Why should we care what happens to elephants?
New Delhi, Aug 12: Today, 12th August is World Elephant Day! India once the home to a large elephant population widely distributed across most states, now has fragmented populations because of excessive habitat loss, subsequent conflict with human beings and poaching for their tusks.
The objective behind celebrating the World Elephant Day is to focus attention of stakeholders to support conservation policies, including improving enforcement policies to prevent the illegal poaching and trade of ivory, conserving elephant habitats, providing better treatment to captive elephants and reintroducing some captive elephants into sanctuaries.

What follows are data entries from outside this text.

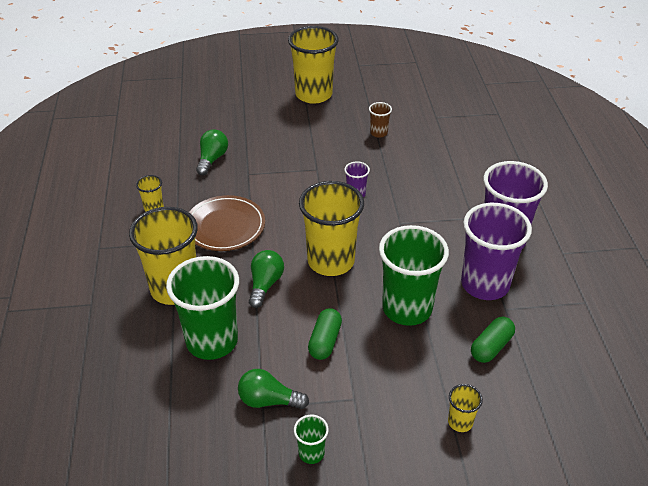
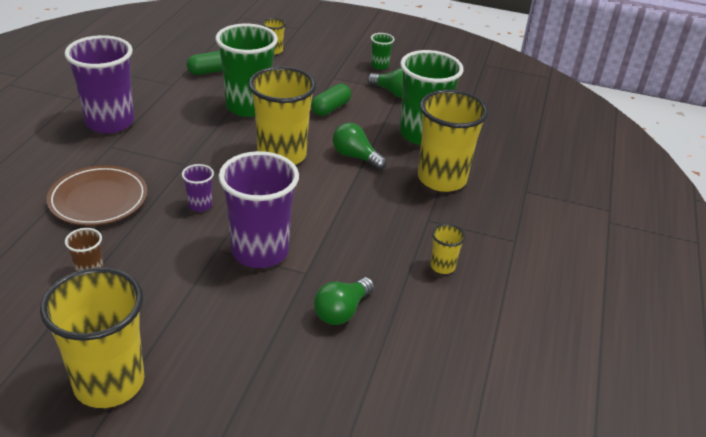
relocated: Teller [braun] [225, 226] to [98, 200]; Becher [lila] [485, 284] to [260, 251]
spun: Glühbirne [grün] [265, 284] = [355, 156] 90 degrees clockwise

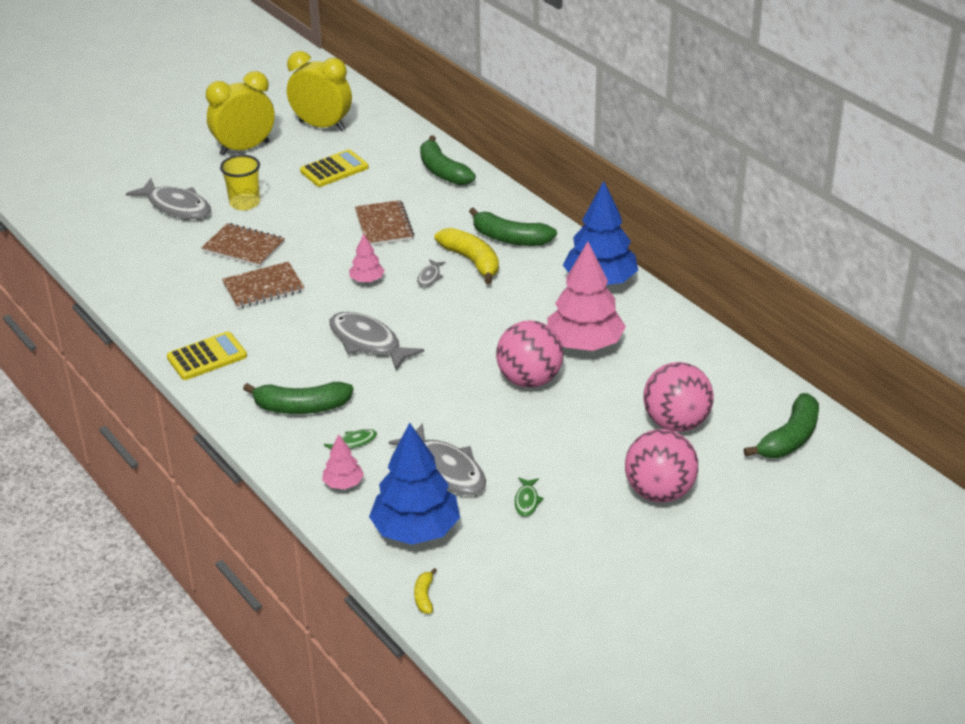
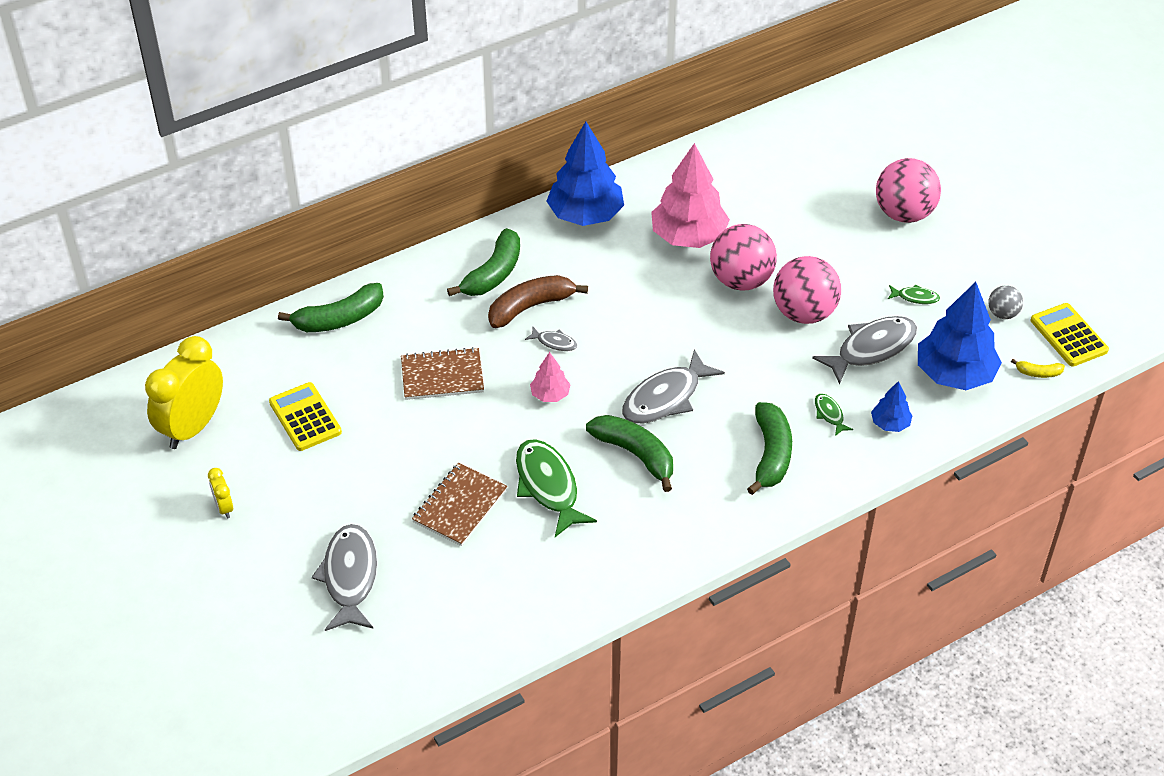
missing: Becher [gelb] [244, 203]
appeared: Ball [grau] [1002, 314]
relocated: Banane [grün] [789, 438] to [635, 455]; Ball [rosa] [676, 423] to [804, 313]; Taschenrechner [gelb] [207, 357] to [1069, 335]
exchanged: Notizbuch [braun] [263, 287] to Fisch [grün] [548, 486]
colour: Banane [gelb] [472, 261] to Banane [braun] [531, 307]; Baum [rosa] [343, 483] to Baum [blau] [890, 424]
spun: Fisch [grau] [176, 206] = [350, 577] 45 degrees counterclockwise
size: Wecker [gelb] [244, 148] = [224, 507] x0.44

Yet, we need these mighty animals for more reasons than one!
India has a little over 27,000 wild Asian elephants, about 55 per cent of the species' estimated global population, yet these natural nomads face an increasingly uncertain future in the country due to growing human population and depleting areas available for elephants to roam.
They range in 29 Elephant Reserves spread over 10 elephant landscapes in 14 states, covering about 65,814 sq km of forests in northeast, central, north-west and south India.

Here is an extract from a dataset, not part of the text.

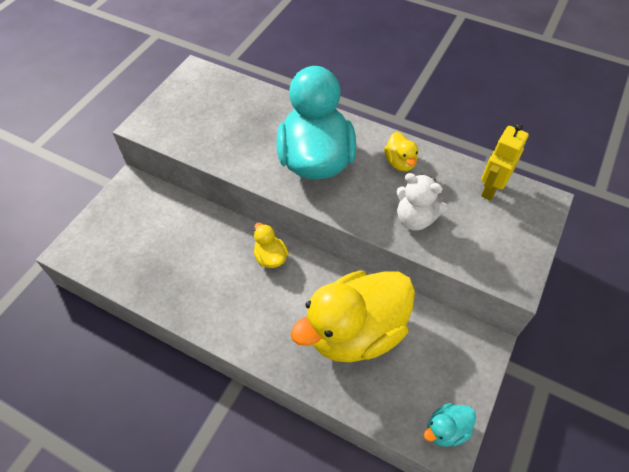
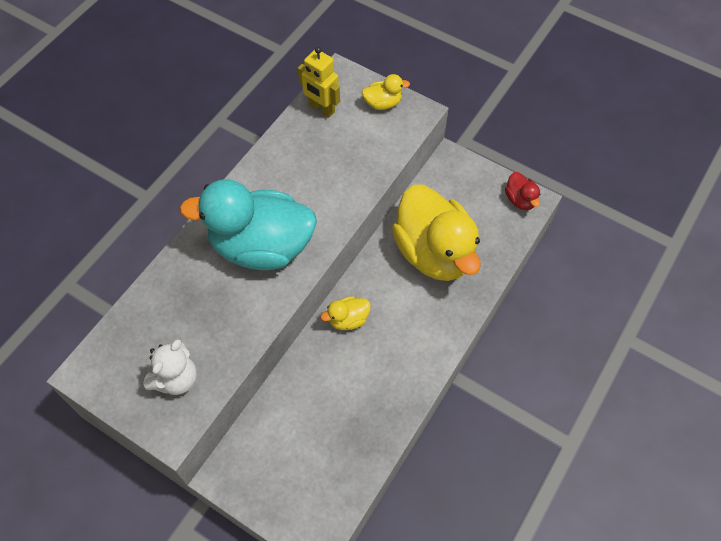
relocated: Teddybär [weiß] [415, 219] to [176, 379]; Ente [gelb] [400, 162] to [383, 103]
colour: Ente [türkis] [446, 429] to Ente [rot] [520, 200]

But if that seems like a vast amount of territory, consider that Elephant Reserves include areas of human use and habitation - in fact unless they lie within existing Reserve Forests or the Protected Area network, Elephant Reserves are not legally protected habitats in themselves.
So a large chunk of the country's elephant habitat is unprotected, susceptible to encroachment or already in use by humans. And while elephant populations are largely concentrated in protected forests in the north-eastern states, east-central India, the Himalayan foothills in the north, and the Western and Eastern Ghats in the south, the animals require free movement between these areas to maintain genetic flow and offset seasonal variations in the availability of forage and water, according to WTI.
That's why 'elephant corridors' are so important. As forest lands continue to be lost, these relatively narrow, linear patches of vegetation form vital natural habitat linkages between larger forest patches. They allow elephants to move between secure habitats freely, without being disturbed by humans. In many cases, elephant corridors are also critical for other wildlife including India's endangered National Animal, the Royal Bengal tiger (Panthera tigris).
Why we need elephants
The elephant not only has an important physical presence in Indian tradition and culture but is also a metaphor for many elements of a civil society - emotion, intelligence, memory and most importantly, living in herds which teaches us the importance of a family
With their dung, they 'transport' seeds all over the forests. At they same time, they also clear up large trees and ensure that tiny plants on the forest floor get enough sunlight.
In many such little ways, these large mammals keep the entire ecosystem in check and the forests as we know them, cannot exist without them.